I don’t know the 4th one

We have:
Σ(3r^2 + 8r + 3 + k 2^(r - 1), r = 1 to 12) = 3250
First, let's use the linearity of sum:
3Σ(r^2, r = 1 to 12) + 8Σ(r, r = 1 to 12) + 3Σ(1, r = 1 to 12) + kΣ(2^(r - 1), r = 1 to 12) = 3250
So, now you can use the formulas above to evaluate all the sums, then solve for k.

It's just a geometric progression.

You didn't calculate the sums, though. Just their last term for some reason.

Not in the Edexcel fm textbook

Ah, actually, no, you did, but I don't know how exactly you did it.

I didn’t calculate the others because they were in the previous part of the q

Oh, alright.

Did

Here’s the mark scheme which shows the formula you said

But what’s the -art that says adds up all 12 terms how would I do that

Well, no need to manually add them up. There is a formula for the sum of geometric progression.

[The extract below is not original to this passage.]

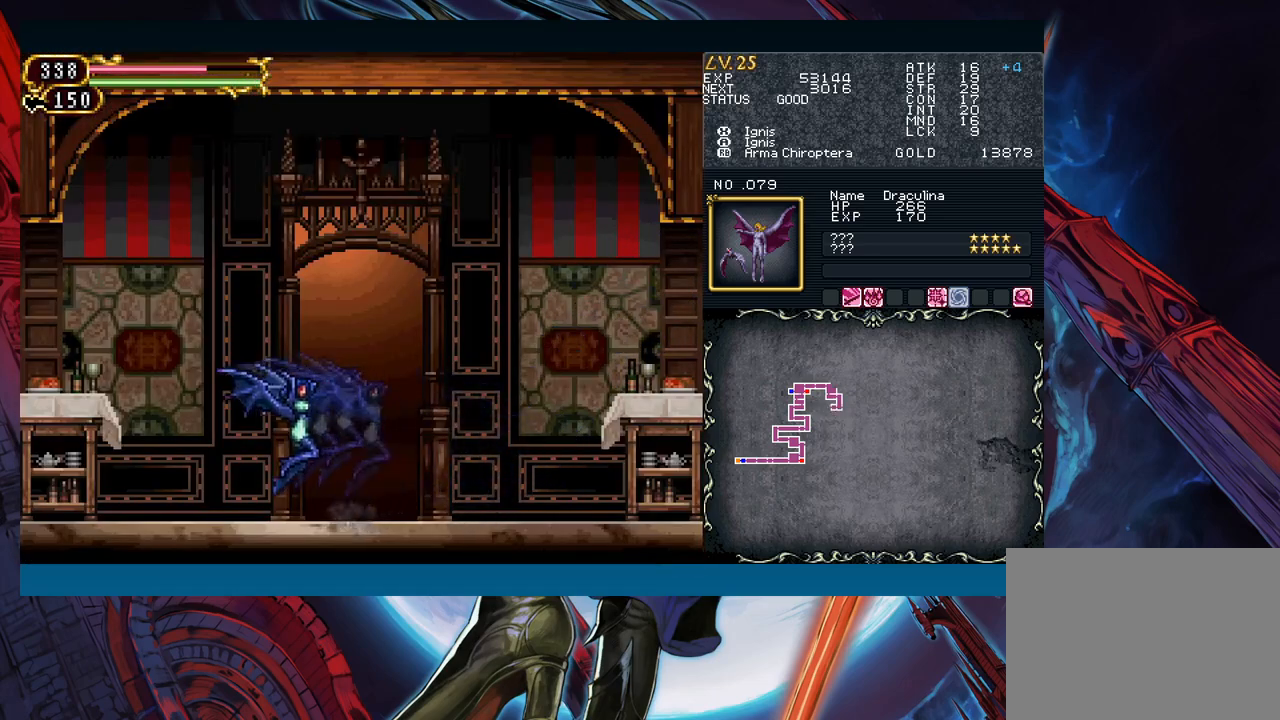
{"buttons": ["B"], "left_stick": "left", "events": [[67, "left_stick", "right"], [150, "B", "down"], [150, "left_stick", "left"]]}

But how would you add up manually?

Well, just add each term to the previous one.

Obviously, this isn't very rational.

But that still requires that formula?

No, the formula allows you to calculate it by just using it, without needing to take a long time to add the terms one by one.

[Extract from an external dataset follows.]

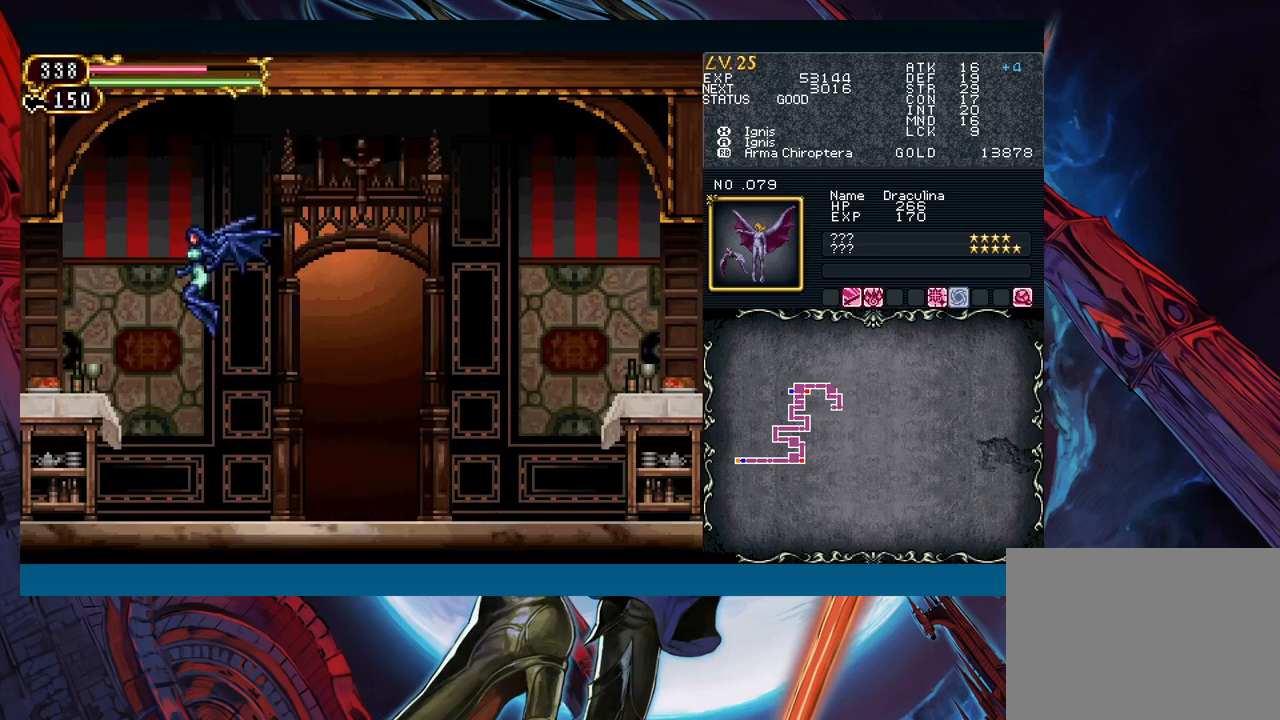
{"buttons": ["Y"], "left_stick": "right"}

But how would I do that long method

Well, you would just do 1 + 2 + 4 + ... + 2^11.

But why would you do that?

We haven’t been taught gp yet

Why would it start at 2^0 not 1?

Because 2^(r - 1) = 2^0 = 1 for r = 1.

Oh shit I’m stupid

Really? You've used formulas for sums of powers, but not for the sum of geometric progression? That's a bit odd.

Thanks buddy have a good night

Yeah the English curriculum is weird

Especially further maths

Hm. Well, alright.

You're welcome!